Margaret Sanger is, of course, the woman who started Planned Parenthood. For the most part, she has a celebrated reputation, aside from some inarticulate interviews. (Ugh, the 1920s). Her core mission was the idea that “enforced motherhood” denied rights and liberties of women. Now, Planned Parenthood has more than 600 clinics around the country. From prenatal care to breast exams to vasectomies, it’s often the resource for those with limited healthcare access.

WOMAN TO WATCH: Dr. Leana Wen, President of Planned Parenthood

If you want to participate in a rousing family reunion, women’s healthcare is a topic of discussion to propose. While Planned Parenthood has long been a politicized icon of a women’s right to choose, it’s also important to note that women’s health includes a lot, most of which Planned Parenthood provides.

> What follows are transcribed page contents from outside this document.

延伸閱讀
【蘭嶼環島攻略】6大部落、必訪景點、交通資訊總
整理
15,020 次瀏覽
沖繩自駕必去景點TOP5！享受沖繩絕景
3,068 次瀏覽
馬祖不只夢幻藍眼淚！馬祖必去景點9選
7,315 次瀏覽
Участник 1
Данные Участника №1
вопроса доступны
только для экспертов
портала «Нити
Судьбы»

Dr. Leana Wen is the president of Planned Parenthood, and the first physician to assume the role in decades. Leana immigrated to the states from China at the age of 7 and started her professional journey very young, at just 13. Yep, that’s when she started college. While the rest of us were trying to get away with spaghetti straps and chokers in middle school, Leana dove into her collegiate studies, becoming a college graduate at 18, and later, a Rhodes Scholar.

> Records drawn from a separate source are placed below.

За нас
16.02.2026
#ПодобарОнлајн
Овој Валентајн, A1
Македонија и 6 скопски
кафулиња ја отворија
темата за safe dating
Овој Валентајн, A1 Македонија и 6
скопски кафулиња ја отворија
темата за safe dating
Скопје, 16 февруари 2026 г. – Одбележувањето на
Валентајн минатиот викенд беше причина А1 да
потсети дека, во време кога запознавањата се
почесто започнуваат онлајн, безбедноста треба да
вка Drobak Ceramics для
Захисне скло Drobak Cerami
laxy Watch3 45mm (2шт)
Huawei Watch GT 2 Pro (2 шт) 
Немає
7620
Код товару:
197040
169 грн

Before leading Planned Parenthood, Leana worked as the health commissioner of Baltimore, where she fought for maternal and child health, as well as other key issues. She knew medicine was her destiny during all those doctor’s visits she went to for her severe asthma. When Leana recalls her time with patients, she says she noticed that illnesses weren’t an individual issue, but that they were a systemic problem.

Leana, her mother and her sister all used Planned Parenthood for their healthcare needs. As Leana says, one in five women will go to a Planned Parenthood clinic in her lifetime, and we women aren’t the ones who politicized the process. It’s been more than a century since the organization got started - and now, Leana is helping pave the way for more inclusive health care services, like hormone therapy for transgender individuals.

When Leana was approached for her previous Baltimore commissioner job, she dismissed it, thinking she didn’t meet the qualifications. A friend gave her the pep talk she needed: that if a man were offered the position, he’d apply even if he met only a couple of the bullet points. Learning to believe in herself is an ongoing process for Leana, as it is for us all.